Algorithm for the protein folding

The algorithm for the protein folding is implemented in the Protein class in the protein_class.py file, with the support of some more generic function in the utils.py file.
Each folding step involve the following steps:

  1. choose a random monomer in the protein: a random integer from $0$ to $l-1$ where $l$ is the lenght of the protein sequence. The sampled monomer will be the starting point for the movement of the protein.
  2. sample a random integer in $[1,8]$ to randomly select a type of move, the movement are implemented in the function tail_fold in the utils.py file. The movement are: 1 = 90° clockwise rotation, 2 = 90° anticlockwise rotation, 3 = 180° rotaion, 4 = x-axis refletion, 5 = y-axis reflection, 6 = 1 and 3 quadrant bisector symmetry, 7 = 2 and 4 quadrant bisector symmetry and 8 = movement on a digaonal of a random monomer. The movement can also be choosen a priori, if it is not specified a random one is selected.
  3. the new protein is validated: if the protein sequence overlap (or the distance between neighbours is different from one) the process restart from the step 1.
  4. if the protein structure is valid the new structure (the folded protein) is passed.

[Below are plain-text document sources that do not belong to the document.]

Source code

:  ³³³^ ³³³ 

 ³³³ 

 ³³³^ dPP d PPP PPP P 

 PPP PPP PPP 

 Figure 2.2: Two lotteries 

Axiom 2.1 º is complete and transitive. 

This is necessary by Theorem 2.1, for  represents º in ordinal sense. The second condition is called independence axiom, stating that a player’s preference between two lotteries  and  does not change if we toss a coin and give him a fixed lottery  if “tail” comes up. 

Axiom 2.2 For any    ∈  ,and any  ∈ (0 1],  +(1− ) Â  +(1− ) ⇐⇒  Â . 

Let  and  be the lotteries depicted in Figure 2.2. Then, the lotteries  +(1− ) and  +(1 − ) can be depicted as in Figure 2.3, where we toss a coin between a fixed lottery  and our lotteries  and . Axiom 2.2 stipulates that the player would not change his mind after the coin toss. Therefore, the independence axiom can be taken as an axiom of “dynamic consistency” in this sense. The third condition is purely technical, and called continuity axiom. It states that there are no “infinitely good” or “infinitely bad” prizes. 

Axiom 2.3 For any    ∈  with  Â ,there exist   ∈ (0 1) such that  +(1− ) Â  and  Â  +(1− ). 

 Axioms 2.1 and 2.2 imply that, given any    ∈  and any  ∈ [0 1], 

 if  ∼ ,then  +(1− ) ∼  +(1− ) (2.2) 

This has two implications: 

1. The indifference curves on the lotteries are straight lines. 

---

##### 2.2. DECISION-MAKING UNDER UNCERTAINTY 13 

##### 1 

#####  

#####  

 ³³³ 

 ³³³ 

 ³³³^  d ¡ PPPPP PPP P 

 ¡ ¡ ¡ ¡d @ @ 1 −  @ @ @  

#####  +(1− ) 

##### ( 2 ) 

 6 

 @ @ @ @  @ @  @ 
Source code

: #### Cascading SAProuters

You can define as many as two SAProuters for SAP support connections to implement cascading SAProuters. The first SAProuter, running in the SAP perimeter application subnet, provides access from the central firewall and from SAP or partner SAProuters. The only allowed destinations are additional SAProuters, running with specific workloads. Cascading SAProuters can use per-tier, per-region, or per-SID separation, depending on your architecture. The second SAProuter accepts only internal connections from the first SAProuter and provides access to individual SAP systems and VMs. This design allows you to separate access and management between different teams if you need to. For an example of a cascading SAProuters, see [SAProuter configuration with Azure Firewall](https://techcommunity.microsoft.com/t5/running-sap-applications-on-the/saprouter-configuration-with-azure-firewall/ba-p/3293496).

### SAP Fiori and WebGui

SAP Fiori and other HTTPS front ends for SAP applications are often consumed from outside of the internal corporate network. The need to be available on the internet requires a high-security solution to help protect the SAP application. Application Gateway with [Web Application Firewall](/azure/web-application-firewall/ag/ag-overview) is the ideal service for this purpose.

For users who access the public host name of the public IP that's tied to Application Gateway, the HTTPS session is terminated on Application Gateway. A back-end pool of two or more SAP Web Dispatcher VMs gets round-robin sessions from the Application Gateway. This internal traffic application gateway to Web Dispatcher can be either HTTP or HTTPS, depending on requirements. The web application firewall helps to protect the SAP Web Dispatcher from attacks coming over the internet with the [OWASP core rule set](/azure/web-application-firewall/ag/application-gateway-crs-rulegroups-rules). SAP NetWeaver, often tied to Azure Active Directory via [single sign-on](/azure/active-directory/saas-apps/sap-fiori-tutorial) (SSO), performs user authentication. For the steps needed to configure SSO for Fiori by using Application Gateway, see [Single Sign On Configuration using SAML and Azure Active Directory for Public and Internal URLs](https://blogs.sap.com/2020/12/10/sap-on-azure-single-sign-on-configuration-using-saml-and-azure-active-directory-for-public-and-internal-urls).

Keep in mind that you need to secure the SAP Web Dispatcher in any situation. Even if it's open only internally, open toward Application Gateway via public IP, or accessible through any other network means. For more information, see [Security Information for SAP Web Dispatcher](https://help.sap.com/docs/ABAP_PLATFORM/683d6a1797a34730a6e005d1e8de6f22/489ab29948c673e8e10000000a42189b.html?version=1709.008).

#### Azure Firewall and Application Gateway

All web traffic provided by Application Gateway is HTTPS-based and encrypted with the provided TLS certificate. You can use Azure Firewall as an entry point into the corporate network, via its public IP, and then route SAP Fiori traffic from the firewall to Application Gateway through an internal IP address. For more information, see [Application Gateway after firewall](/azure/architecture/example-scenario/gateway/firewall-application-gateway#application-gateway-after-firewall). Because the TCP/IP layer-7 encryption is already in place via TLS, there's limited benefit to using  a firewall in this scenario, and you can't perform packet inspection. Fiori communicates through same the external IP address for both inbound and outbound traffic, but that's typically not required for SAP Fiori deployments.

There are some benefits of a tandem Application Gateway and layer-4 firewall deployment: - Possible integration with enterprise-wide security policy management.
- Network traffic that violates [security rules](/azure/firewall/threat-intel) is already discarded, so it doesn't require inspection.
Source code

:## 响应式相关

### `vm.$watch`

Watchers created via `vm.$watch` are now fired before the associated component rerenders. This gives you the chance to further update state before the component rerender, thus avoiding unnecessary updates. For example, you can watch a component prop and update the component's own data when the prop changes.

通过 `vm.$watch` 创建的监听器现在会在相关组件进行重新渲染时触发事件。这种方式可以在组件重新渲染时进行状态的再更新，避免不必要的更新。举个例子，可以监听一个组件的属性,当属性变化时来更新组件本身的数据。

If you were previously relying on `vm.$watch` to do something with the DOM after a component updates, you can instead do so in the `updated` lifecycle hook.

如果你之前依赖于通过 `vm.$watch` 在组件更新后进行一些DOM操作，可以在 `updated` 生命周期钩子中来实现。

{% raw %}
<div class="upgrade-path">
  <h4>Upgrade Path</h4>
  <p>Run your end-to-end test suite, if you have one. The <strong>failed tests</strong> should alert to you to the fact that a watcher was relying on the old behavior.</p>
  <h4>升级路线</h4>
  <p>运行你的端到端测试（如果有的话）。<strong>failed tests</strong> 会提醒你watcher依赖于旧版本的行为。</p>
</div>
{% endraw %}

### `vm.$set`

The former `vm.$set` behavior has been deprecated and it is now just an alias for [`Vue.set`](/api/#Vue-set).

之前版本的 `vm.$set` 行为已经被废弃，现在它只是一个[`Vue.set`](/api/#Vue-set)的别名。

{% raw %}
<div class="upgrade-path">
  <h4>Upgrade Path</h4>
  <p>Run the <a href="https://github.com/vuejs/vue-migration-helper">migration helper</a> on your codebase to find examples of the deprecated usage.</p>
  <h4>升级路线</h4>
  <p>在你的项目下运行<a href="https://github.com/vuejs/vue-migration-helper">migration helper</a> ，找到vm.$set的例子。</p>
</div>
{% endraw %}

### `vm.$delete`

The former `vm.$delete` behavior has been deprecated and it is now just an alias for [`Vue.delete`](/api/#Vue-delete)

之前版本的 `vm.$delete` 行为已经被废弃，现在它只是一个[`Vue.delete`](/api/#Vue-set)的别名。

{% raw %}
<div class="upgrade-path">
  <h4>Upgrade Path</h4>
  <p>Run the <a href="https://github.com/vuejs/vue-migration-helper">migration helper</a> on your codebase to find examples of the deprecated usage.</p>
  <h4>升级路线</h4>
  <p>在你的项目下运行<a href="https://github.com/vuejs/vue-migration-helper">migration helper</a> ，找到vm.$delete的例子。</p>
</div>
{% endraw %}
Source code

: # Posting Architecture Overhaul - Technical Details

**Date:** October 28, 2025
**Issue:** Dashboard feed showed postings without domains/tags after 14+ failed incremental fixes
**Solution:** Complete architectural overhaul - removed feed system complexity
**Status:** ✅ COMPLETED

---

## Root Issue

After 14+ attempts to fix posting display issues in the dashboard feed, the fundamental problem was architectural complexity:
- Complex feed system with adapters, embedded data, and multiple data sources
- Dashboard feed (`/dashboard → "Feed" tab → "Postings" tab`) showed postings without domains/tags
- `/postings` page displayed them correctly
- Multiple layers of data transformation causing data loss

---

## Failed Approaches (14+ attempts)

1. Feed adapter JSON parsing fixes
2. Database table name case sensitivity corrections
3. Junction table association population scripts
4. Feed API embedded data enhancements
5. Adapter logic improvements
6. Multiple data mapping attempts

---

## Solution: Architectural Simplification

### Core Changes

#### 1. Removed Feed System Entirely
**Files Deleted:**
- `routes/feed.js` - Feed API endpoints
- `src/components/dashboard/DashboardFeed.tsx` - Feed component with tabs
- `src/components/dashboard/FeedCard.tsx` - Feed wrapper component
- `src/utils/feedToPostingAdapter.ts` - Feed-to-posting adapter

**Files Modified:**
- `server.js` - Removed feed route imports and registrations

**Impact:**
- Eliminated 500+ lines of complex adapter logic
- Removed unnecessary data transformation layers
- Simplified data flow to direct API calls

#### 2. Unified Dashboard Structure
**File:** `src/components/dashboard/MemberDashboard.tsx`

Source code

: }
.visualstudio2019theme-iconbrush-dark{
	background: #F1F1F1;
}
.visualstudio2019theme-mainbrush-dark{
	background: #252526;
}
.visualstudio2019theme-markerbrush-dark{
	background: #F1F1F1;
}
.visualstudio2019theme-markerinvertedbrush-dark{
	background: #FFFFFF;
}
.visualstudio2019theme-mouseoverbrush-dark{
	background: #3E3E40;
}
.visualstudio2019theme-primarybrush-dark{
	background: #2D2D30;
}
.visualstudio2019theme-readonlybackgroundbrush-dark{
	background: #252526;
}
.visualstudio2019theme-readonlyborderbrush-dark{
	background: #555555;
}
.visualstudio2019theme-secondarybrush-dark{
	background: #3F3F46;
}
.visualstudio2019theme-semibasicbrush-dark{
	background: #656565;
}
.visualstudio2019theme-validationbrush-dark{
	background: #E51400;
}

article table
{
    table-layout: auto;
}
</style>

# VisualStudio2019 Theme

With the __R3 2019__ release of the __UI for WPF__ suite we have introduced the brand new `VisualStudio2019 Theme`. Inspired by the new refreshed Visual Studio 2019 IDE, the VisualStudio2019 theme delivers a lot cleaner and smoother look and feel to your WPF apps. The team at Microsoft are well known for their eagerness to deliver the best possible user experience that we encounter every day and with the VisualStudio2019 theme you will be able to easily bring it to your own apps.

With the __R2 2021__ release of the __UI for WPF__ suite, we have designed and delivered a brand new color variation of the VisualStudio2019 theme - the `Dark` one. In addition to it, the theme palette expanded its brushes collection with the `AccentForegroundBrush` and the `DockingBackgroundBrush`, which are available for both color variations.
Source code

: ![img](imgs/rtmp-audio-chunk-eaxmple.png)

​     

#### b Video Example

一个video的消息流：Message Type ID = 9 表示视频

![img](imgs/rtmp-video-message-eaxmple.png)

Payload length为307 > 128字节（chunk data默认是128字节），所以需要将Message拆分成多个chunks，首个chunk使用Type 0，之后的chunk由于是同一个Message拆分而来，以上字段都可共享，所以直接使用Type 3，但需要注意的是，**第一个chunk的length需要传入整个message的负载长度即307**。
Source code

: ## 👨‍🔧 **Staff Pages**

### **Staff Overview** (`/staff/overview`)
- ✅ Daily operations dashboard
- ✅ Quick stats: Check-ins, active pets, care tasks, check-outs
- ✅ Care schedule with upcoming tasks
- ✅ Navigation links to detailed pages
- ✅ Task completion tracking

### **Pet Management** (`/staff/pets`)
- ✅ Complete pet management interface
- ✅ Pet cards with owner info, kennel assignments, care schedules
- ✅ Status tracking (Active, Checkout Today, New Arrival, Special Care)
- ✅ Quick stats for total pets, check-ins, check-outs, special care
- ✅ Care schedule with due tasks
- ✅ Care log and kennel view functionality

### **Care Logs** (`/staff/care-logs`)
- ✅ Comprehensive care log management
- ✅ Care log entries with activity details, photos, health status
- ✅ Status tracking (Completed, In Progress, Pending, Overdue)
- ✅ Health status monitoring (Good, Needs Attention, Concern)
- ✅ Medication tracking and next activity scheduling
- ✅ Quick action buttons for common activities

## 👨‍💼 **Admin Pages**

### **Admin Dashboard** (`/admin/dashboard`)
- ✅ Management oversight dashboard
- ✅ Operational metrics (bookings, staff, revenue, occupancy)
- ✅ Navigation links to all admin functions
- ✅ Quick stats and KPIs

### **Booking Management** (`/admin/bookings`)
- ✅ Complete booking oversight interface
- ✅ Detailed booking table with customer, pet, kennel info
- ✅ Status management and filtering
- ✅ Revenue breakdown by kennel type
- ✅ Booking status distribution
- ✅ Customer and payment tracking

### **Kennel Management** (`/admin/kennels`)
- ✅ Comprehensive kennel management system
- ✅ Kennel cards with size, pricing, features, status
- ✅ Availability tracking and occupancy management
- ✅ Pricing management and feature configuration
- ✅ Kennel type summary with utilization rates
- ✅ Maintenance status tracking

Acceptance of the structure

Once a new structure is generated by a folding step, the energy of this new structure is computed and the acception follows the Metropolis algorithm.
If the energy of the new protein structure is less than the previous one, the new structure is always accepted, if instead the energy is grater the new structure is accepted with probability:

$$p = e^{-\frac{\Delta E}{k_bT}}$$

where $\Delta E &gt; 0$.
N.B. I approximate $k_b = 1$ for semplicity so, in this application, when appears a temperature $T=c$, it actually means $k_b T = c$.

Execution example

As example I used a simulation for a the protein sequence of Myoglobin (Camelus dromedarius) taken from here. I simulated 100000 folding steps as indicated in the config.txt file. I started the simulation with $T = 2.0$ and I used annealing.
The whole process took $\sim 12$ min, quite a long time since the protein il relatively long and the folding steps may are more than necessary. In any case runtime depend on the PC that you are using.
The results are also present in the data folder, anyway, starting with a linear structure, I obtained the following results:

  • energy minimum:

energy minimum

  • compactness maximum:

compactness maximum

  • evolution process:

evolution

  • energy evolution profile:

energy evolution

  • compactness evolution profile:

compactness evolution

It is easy to see from the plots how the energy and the compactness stabilize when the temperature $T$ reach $\sim 0.5$. To notice also that lowest energy does not correspond to highest compactness.